Their principle was simple: hoist all the raw ingredients to the top of the brewhouse and then let gravity run its course, the brew dropping down level by level from mash tun to copper to fermenting vessel and then on into casks when complete.

In Fine Shape

For a brewery that is now more than 100 years old, Hook Norton is in remarkably fine shape, better even than when I saw it last, seven years ago.

Much work (and finance) has been channelled into refurbishment and upkeep, but not just to preserve the structure as an historic specimen.

This is a fully-functioning beer production centre that takes the best original features of the brewery and combines them with modern equipment and the latest working practices to turn out enough fine beer each week to keep its estate of 45 pubs and an extensive free trade very happy.

James Clarke is the young head of the brewery. It’s his family’s business, with James the great-great grandson of founder John Harris. He took over the managing director’s role from his late father, David, in 2004, and the company is in good hands.

James has grown up with the business and used to be head brewer before taking over the managerial reins that he is soon to share with newly appointed joint MD Adrian Staley.

His control means that, despite its history and heritage, Hook Norton is not a stuffy company. It’s very much part of the community and its beers are among the most interesting of any produced by a British regional brewer.

There can be few more satisfying quaffing beers than Hook Norton Best. At just 3.4% ABV, it’s a beer that delivers far more than its strength would suggest, packing lots of taste and body into every pint.

Further up the scale, the company’s best-known ale is Old Hooky, a good, chunky pint in the best bitter tradition, filled with biscuity crystal malt flavour.

Darker Dimensions

Joining these stalwarts is Hooky Gold, a zeitgeist beer, easy on the eye and laced with citrus notes. 303 AD (for St George’s Day) and Haymaker (in summer) are two more golden offerings, part of the established range of seasonal ales.

There are also darker dimensions, in the form of the chocolaty mild, Hooky Dark, the winter beer Twelve Days and the luscious Double Stout, so named because it contains both brown and black malts.

The last is a beer from the Hooky brewing archives, one that was phased out in 1917 but brought back in 1996. It’s also available in bottle-conditioned format, an area of production that James is moving steadily towards.

Hook NortonThe company has long produced some very good filtered bottled beers (plenty of awards testify to the quality) but James has been so impressed with the freshness the bottle conditioning route has provided for the Double Stout that the two latest bottled beers he’s commissioned are both packaged this way.

Copper Ale is a 5%, robust bitter, with rich malt profile and, to me, notes of orange cream.

Flagship is the company’s India pale ale, 5.5% in strength and loaded with tangy hops that bring suggestions of orange marmalade.
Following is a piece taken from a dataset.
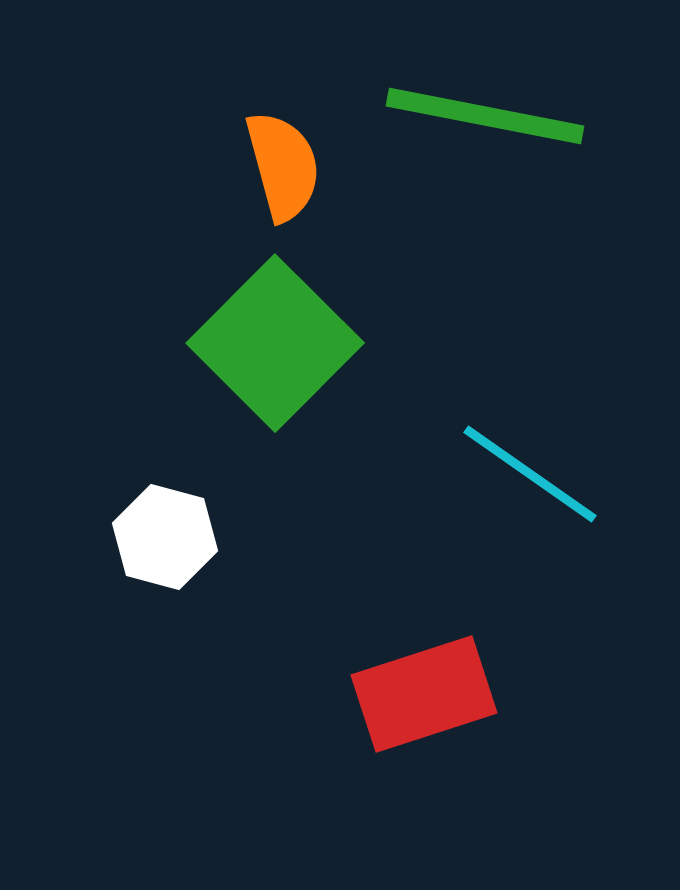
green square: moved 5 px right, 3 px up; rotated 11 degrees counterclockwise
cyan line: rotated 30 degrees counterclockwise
Both are excellent examples of the bottle conditioning technique.

The bottled side of the business means that you can sample Hook Norton beers many miles from the idyllic brewery, but it’s well worth a visit to this part of north Oxfordshire to settle into one of the company’s attractive country pubs or have a good nose around the brewery’s visitor centre (pictured above), where intriguing relics of the brewery’s past and local rural life are on display.

Tours always finish up with a tutored tasting of some of the company’s beers.

But all that is a bonus. The magical first sight of the brewery is worth the journey in itself.